Segment Start: EXERCISE DATA

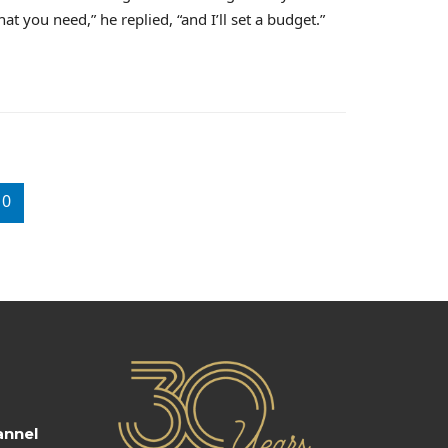
t you need,” he replied, “and I’ll set a budget.”
10
annel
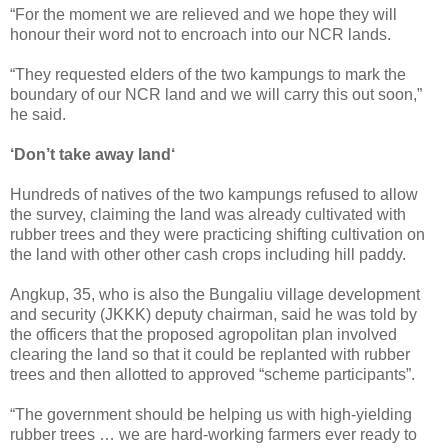
“For the moment we are relieved and we hope they will
honour their word not to encroach into our NCR lands.
“They requested elders of the two kampungs to mark the
boundary of our NCR land and we will carry this out soon,”
he said.
‘Don’t take away land‘
Hundreds of natives of the two kampungs refused to allow
the survey, claiming the land was already cultivated with
rubber trees and they were practicing shifting cultivation on
the land with other other cash crops including hill paddy.
Angkup, 35, who is also the Bungaliu village development
and security (JKKK) deputy chairman, said he was told by
the officers that the proposed agropolitan plan involved
clearing the land so that it could be replanted with rubber
trees and then allotted to approved “scheme participants”.
“The government should be helping us with high-yielding
rubber trees … we are hard-working farmers ever ready to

Segment End: EXERCISE DATA

Your reply should contain only an exact copy of the lines from the beginning of the material through the line with "the survey, claiming", both ends included, with the pictures removed.

t you need,” he replied, “and I’ll set a budget.”
10
annel
“For the moment we are relieved and we hope they will
honour their word not to encroach into our NCR lands.
“They requested elders of the two kampungs to mark the
boundary of our NCR land and we will carry this out soon,”
he said.
‘Don’t take away land‘
Hundreds of natives of the two kampungs refused to allow
the survey, claiming the land was already cultivated with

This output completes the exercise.